# spouse ielts required for a 175 visa?



## pegleg (Feb 12, 2009)

Is an ielts test required for my spouse, even though I am the Principal applicant for the 175 visa?


----------



## anj1976 (Apr 24, 2008)

yes and no.. if u r ready to pay the second installment for english tuition then he doesnt need to take it or if u can prove his english is more thn functional (studied in english medium all his life) he can skip it but again, it is risky. what most people do is they give proof of him/her studying in english medium and that if they are still not satisfied, u are alright paying the second installment.

have u tried searching the forum? this was discussed a few days back..


----------



## KanSingh (Jul 26, 2009)

pegleg said:


> Is an ielts test required for my spouse, even though I am the Principal applicant for the 175 visa?


Hi Pegleg
I think IELTS for Secondary applicant is not mandatory PROVIDED you give evidence for Secondary applicant Functional English.
OR 
Pay second instalment visa application charge if you fail to provide any evidence.
Please follow the link to get your doubt clear or you can consult some MARA and MIA agent.
immi.gov.au/skilled/general-skilled-migration/175/eligibility-english-family.htm


----------



## bannie (Jul 28, 2009)

pegleg said:


> Is an ielts test required for my spouse, even though I am the Principal applicant for the 175 visa?


You must provide one of the following:

Your IELTS TRF Number to show you have a band score of at least four and a half (4.5) based on all four components. 
Important: If you are using an IELTS test to show functional English, it must be from a test sat no more than 12 months before making your application.

Evidence that you have a degree, diploma or trade qualification requiring at least two (2) years of full time study or training with all instruction conducted in English.
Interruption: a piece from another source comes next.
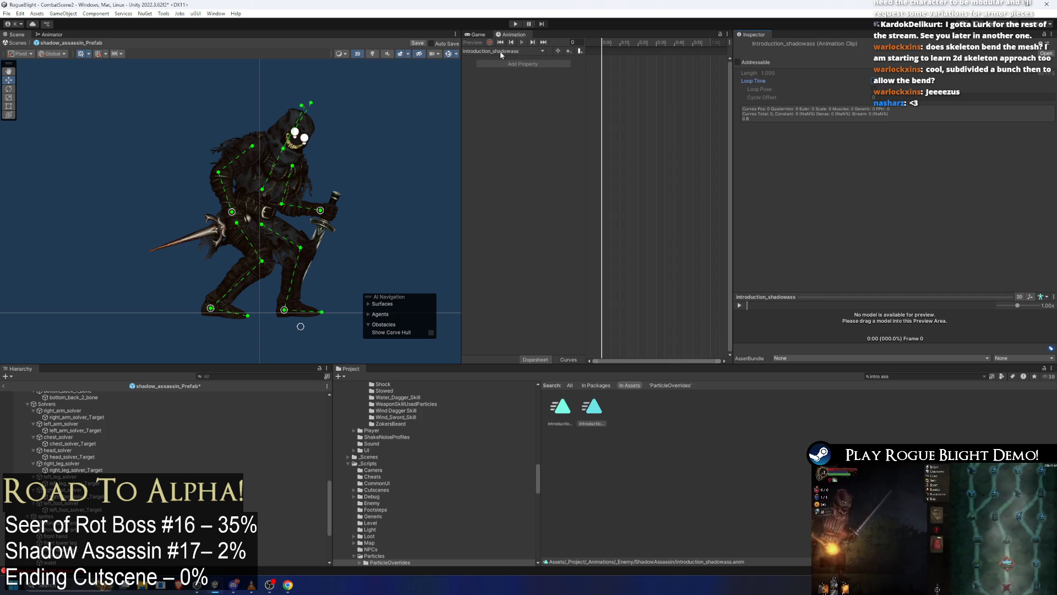
{"action": "key", "text": "ctrl+s"}
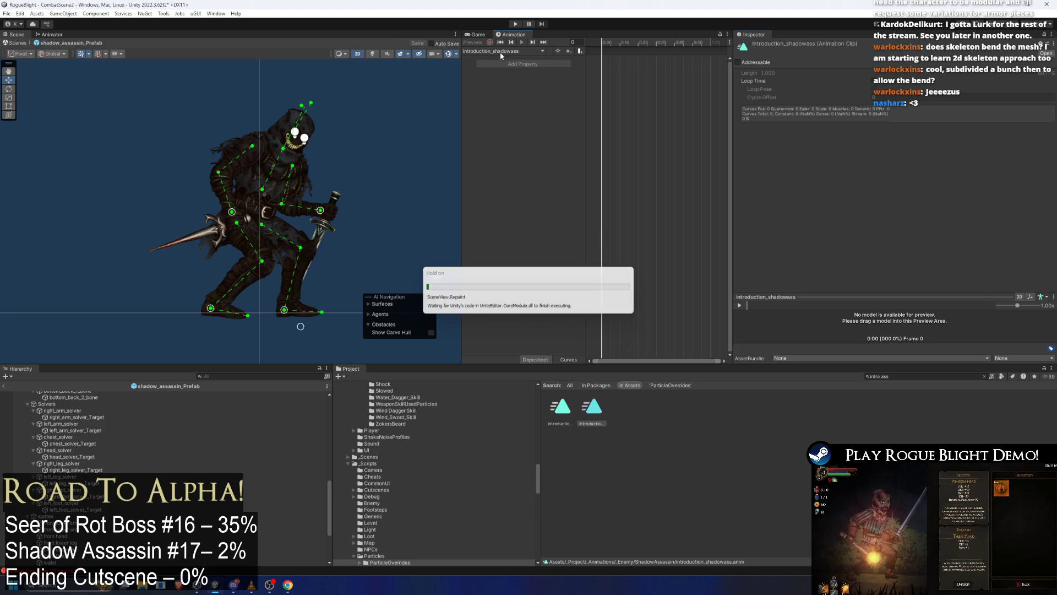
{"action": "scroll", "coordinate": [113, 411], "scroll_direction": "up", "scroll_amount": 10}
On the prefab root, add ParryingDagger_Weapon and IronDagger_Weapon as the two Attack Objs.
{"action": "left_click", "coordinate": [75, 394]}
Evidence that you have completed at least one (1) year of full time study in Australia towards a degree or diploma qualification with all instruction conducted in English

Evidence that you have completed one of the following at an educational institution where all instruction was conducted in English:

- Your primary education and at least three (3) years of secondary education, or

- At least five (5) years of secondary education.


----------



## dr_hazouma (Jun 16, 2009)

bannie said:


> You must provide one of the following:
> 
> Your IELTS TRF Number to show you have a band score of at least four and a half (4.5) based on all four components.
> Important: If you are using an IELTS test to show functional English, it must be from a test sat no more than 12 months before making your application.
> ...


IELTS test results are valid for 24 not 12 months my dear


----------



## dr_hazouma (Jun 16, 2009)

bannie
you were right and i was wrong 
primary applicant is different than secondary applicant 
yes 12 months before the application


----------



## bannie (Jul 28, 2009)

dr_hazouma said:


> bannie
> you were right and i was wrong
> primary applicant is different than secondary applicant
> yes 12 months before the application


No worries mate


----------



## OutbackGirl (Aug 10, 2009)

*Hi there!*



pegleg said:


> Is an ielts test required for my spouse, even though I am the Principal applicant for the 175 visa?


No, your spouse does not need to do the IELTS exam, unless their skills form part of your application.

Good luck


----------



## pegleg (Feb 12, 2009)

OutbackGirl said:


> No, your spouse does not need to do the IELTS exam, unless their skills form part of your application.
> 
> Good luck



Thanks VERY much ALL for guidance!
My spouses skills are not part of my application.
We are also aiming @ Perth as I have alot of family there too. 
Also, is the second installment required or is it set fees for a 175 visa? :confused2:


----------



## bannie (Jul 28, 2009)

pegleg said:


> Thanks VERY much ALL for guidance!
> My spouses skills are not part of my application.
> We are also aiming @ Perth as I have alot of family there too.
> Also, is the second installment required or is it set fees for a 175 visa? :confused2:


If you don't demonstrate that your spouse has functional English you will have to pay the second instalment.


----------



## pegleg (Feb 12, 2009)

bannie said:


> If you don't demonstrate that your spouse has functional English you will have to pay the second instalment.


Thanks! We will demonstrate that she has the necessary english requirement


----------